Araucaria araucana (Pehuén or Monkey-puzzle) is the hardiest species in the conifer genus Araucaria. It is native to central Chile and west central Argentina, and is an evergreen tree growing to 40 m tall and 2 m trunk diameter. Because of species' great age it is sometimes described as a living fossil. Araucaria araucana is the national tree of Chile.
The leaves are thick, tough and scale-like, triangular, 3–4 cm long, 1–3 cm broad at the base, and with razor-sharp edges and tip. They persist for 10–15 years or more, so cover most of the tree except for the older branches.

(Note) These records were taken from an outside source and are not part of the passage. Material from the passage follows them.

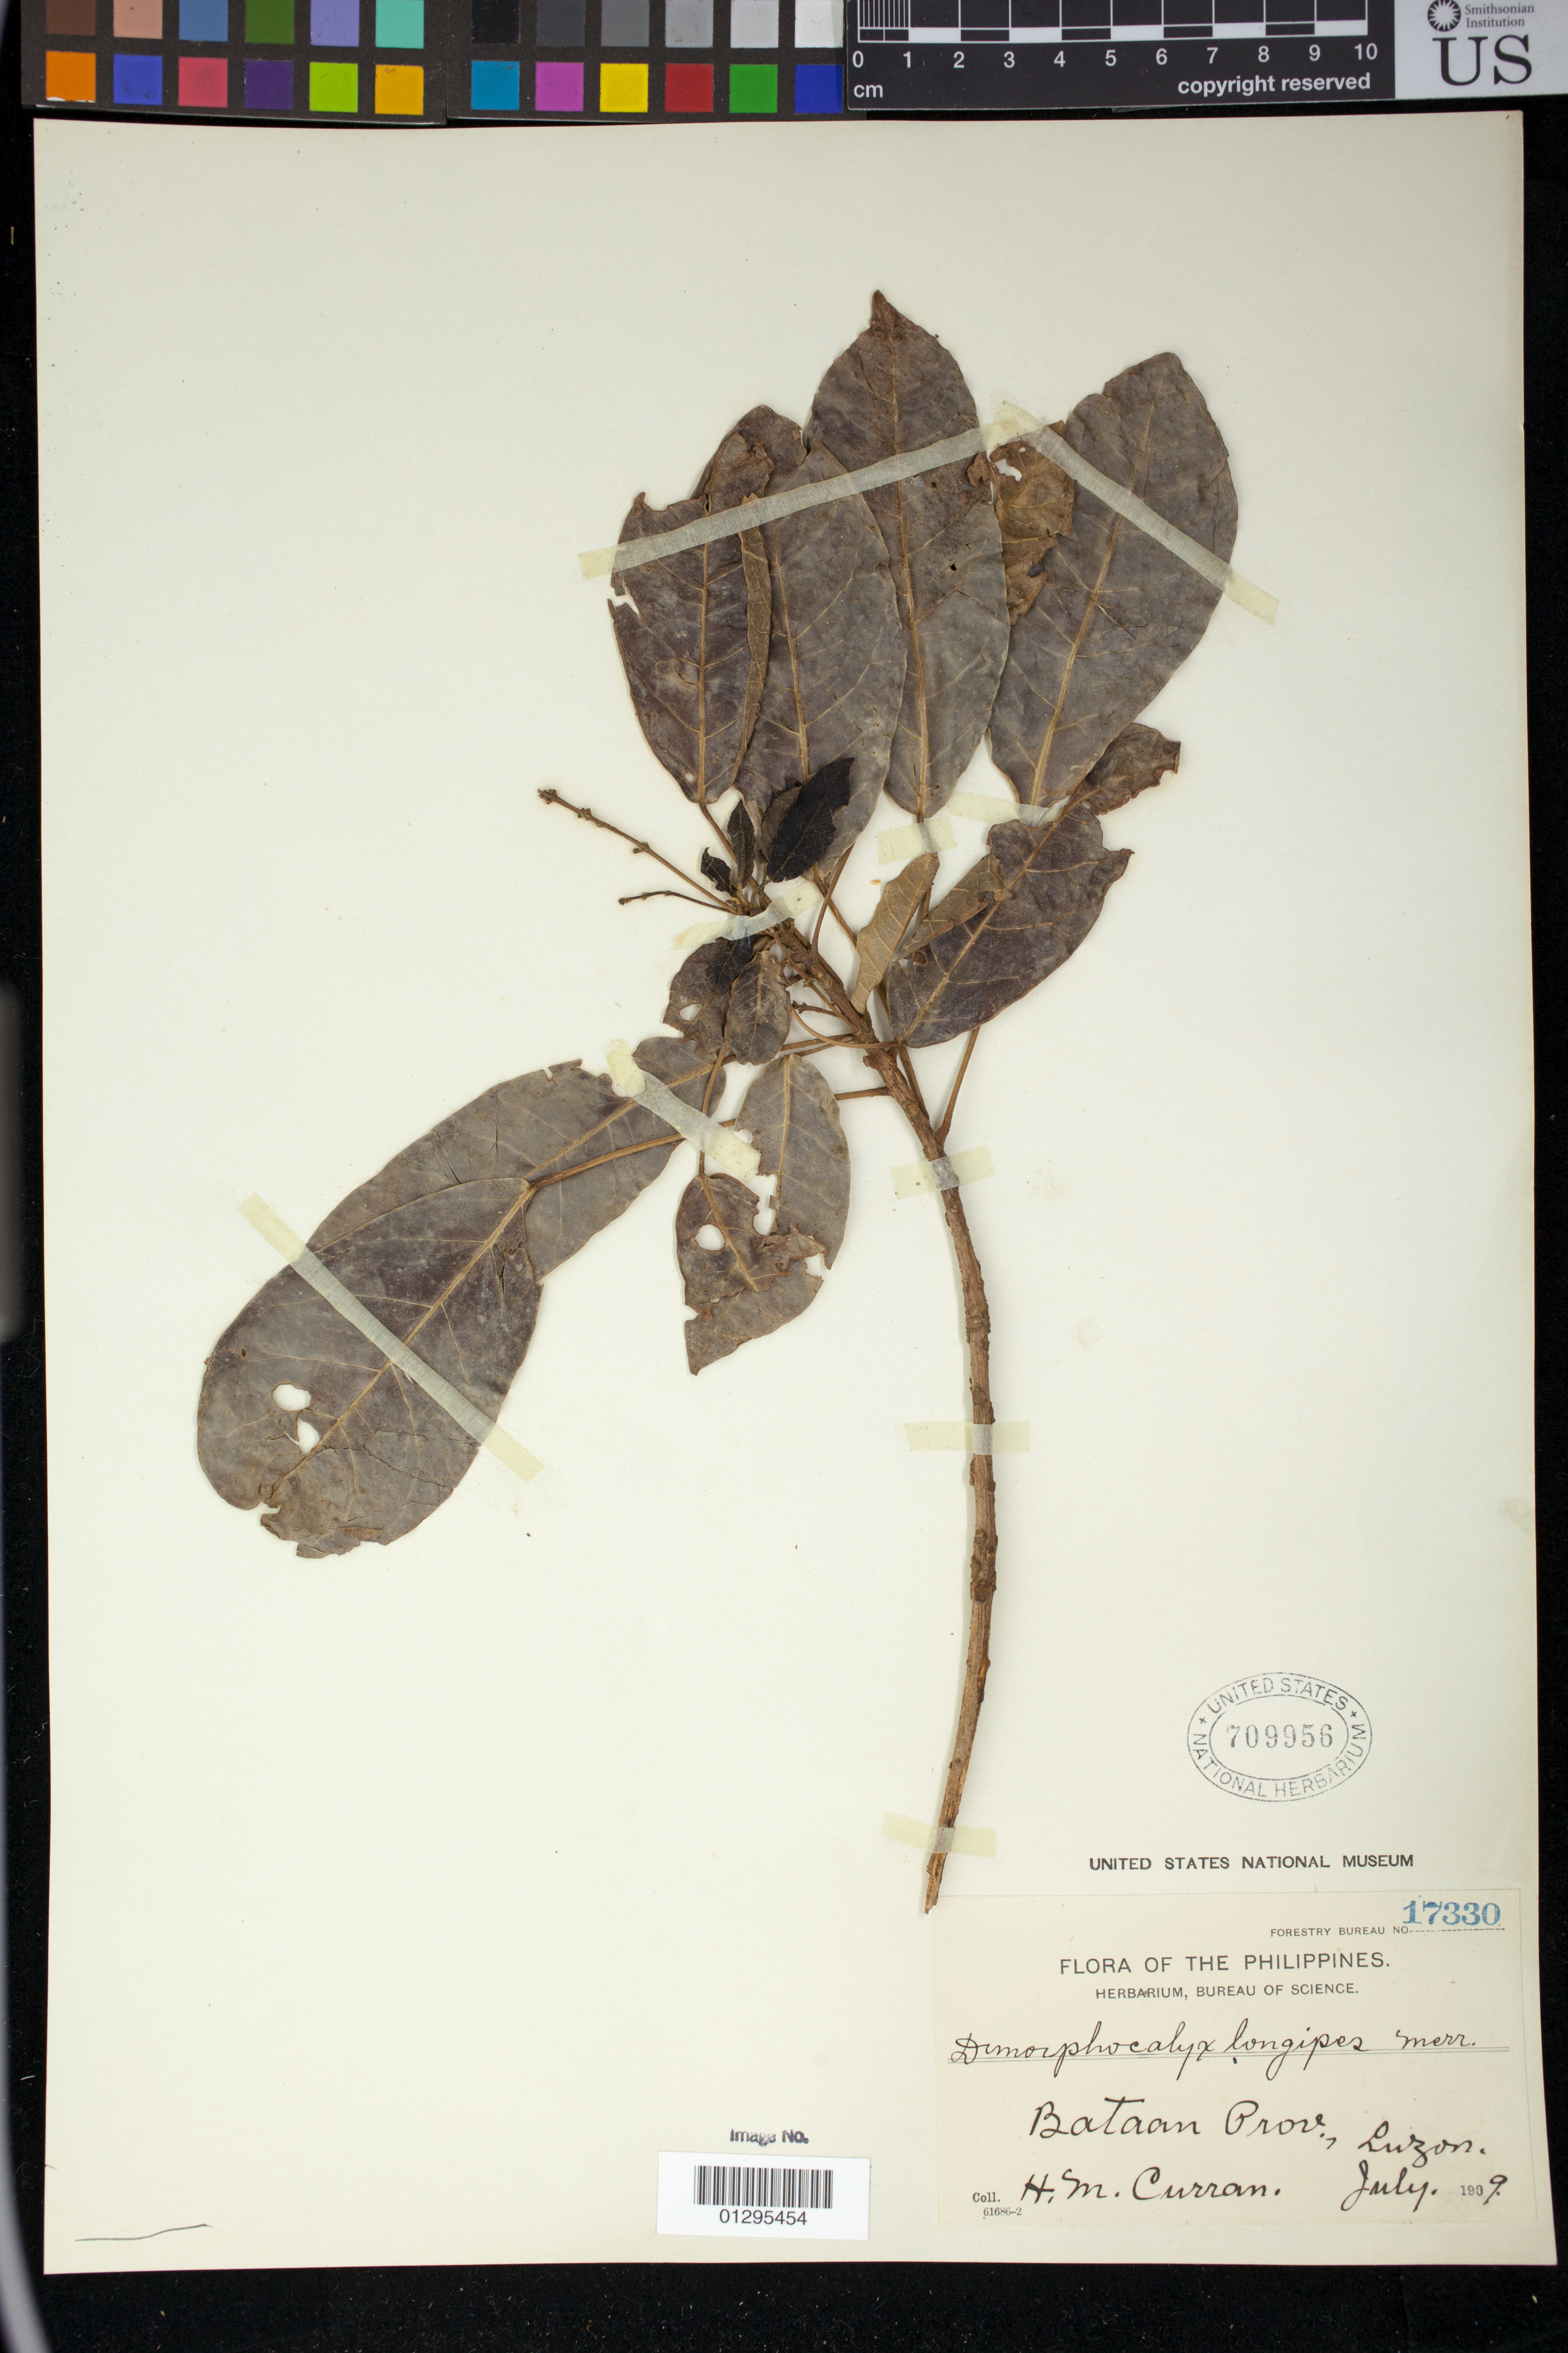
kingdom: Plantae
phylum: Tracheophyta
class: Magnoliopsida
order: Malpighiales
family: Euphorbiaceae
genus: Trigonostemon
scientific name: Trigonostemon longipes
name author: (Merr.) Merr.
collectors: H. M. Curran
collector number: For. Bur. 17330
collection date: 1909-07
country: Philippines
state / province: Western Visayas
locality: Bataan [Batan] Prov., Luzon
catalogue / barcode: US 709956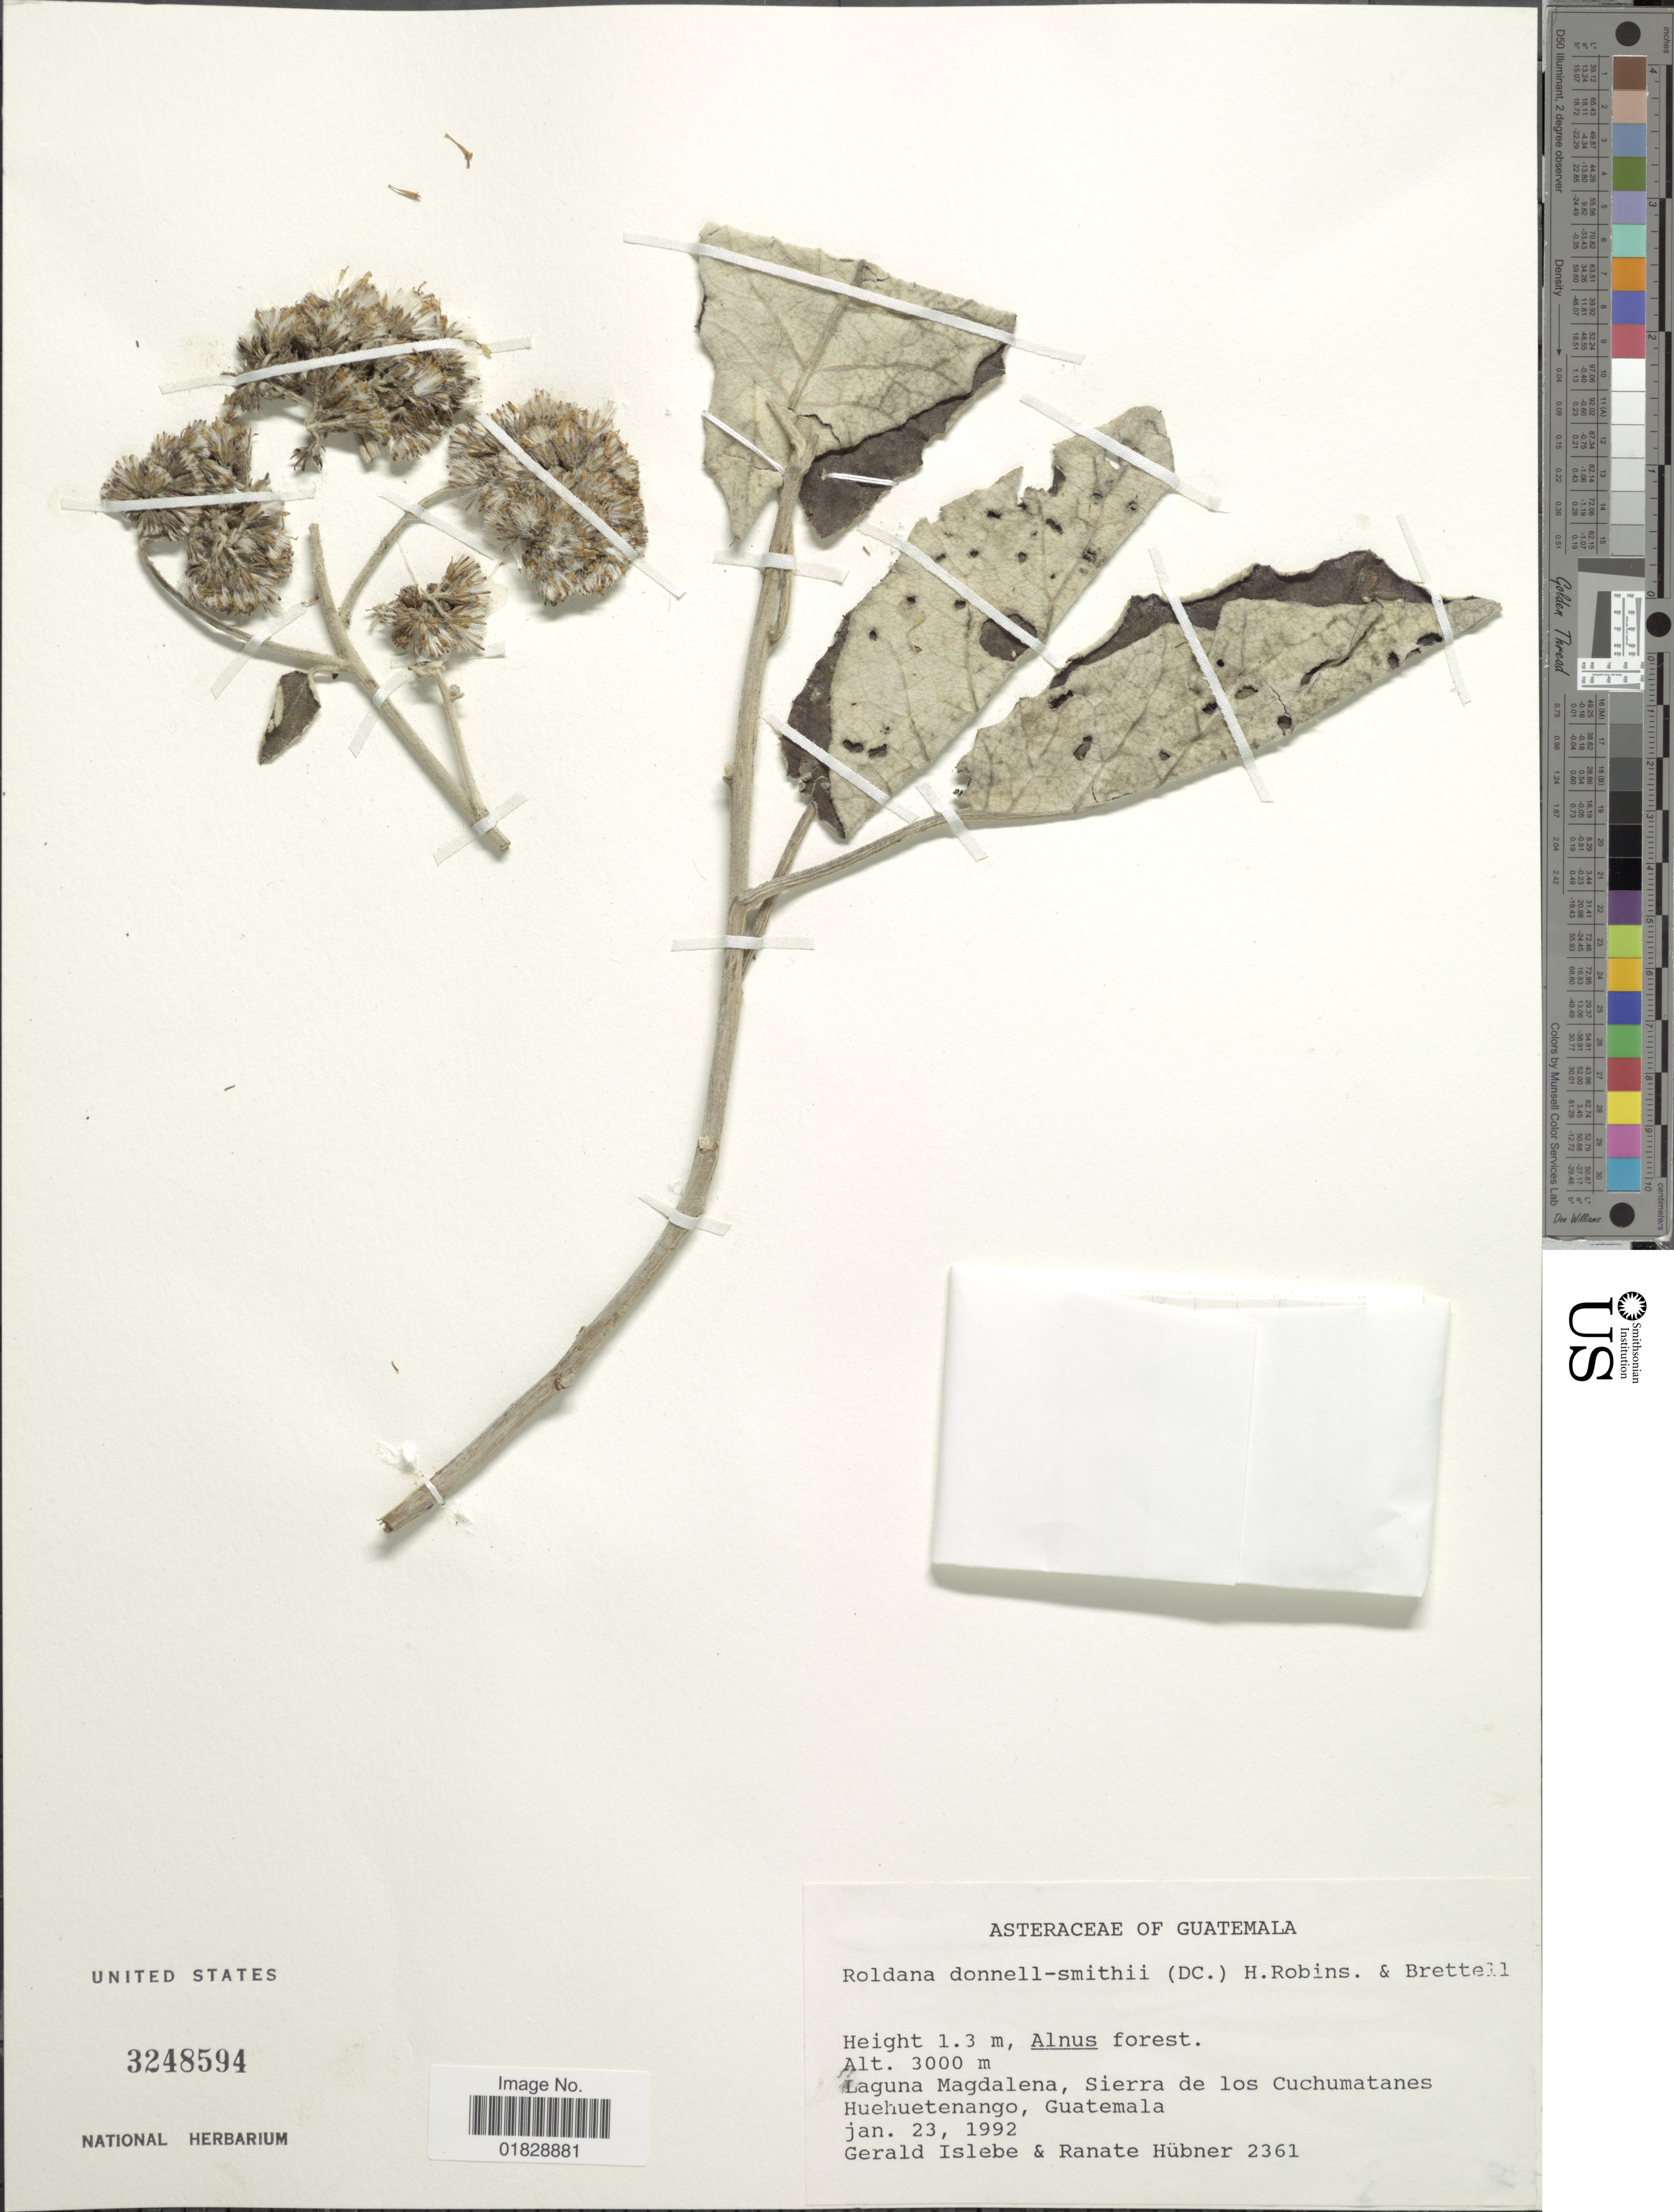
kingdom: Plantae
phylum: Tracheophyta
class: Magnoliopsida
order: Asterales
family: Asteraceae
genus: Roldana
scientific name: Roldana donnell-smithii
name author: (J.M. Coult.) H. Rob. & Brettell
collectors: G. Islebe & R. Hubner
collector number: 2361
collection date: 1992-01-23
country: Guatemala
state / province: Huehuetenango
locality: Laguna Magdalena, Sierra de los Cuchumatanes Huehuetenango, Guatemala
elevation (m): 3000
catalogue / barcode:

Its native habitat is the lower slopes of the Chilean and Argentinian south-central Andes, typically above 1000 m, in regions with heavy snowfall in winter. Juvenile trees exhibit a broadly pyramidal or conical habit which naturally develops into the distinctive umbrella form of mature specimens as the tree ages. It prefers well drained, slightly acidic, volcanic soil but will tolerate almost any soil type provided drainage is good.
First found in Chile in the 1780s, it was named Pinus araucana by Molina in 1782. In 1789, de Jussieu had erected a new genus called Araucaria based on the species, and in 1797 Pavón published a new description of the species which he called Araucaria imbricata (an invalid name, as it did not use Molina's older species epithet). Finally in 1873, after several further redescriptions, Koch published the combination Araucaria araucana, validating Molina's name in the genus. The name araucana is derived from the native Araucano People who used the nuts (seeds) of the tree in Chile.
The seeds are edible, similar to large pine nuts, and are extensively harvested in Chile. The tree has some potential to be a food crop in other areas in the future, thriving in climates with cool oceanic summers (e.g. western Scotland) where other nut crops do not grow well. A group of six female trees with one male for pollination could yield several thousand seeds per year. Since the cones drop, harvesting is easy. The tree however does not yield seeds until it is around 30-40 years old, which discourages investment in planting orchards (although yields at maturity can be immense); once established, it can live possibly as long as 1,000 years (Gymnosperm Database). Once valued because of its long, straight trunk, its current rarity and vulnerable status mean its wood is now rarely used; it is also sacred to some members of the Mapuche Native American tribe (Lewington & Parker 1999).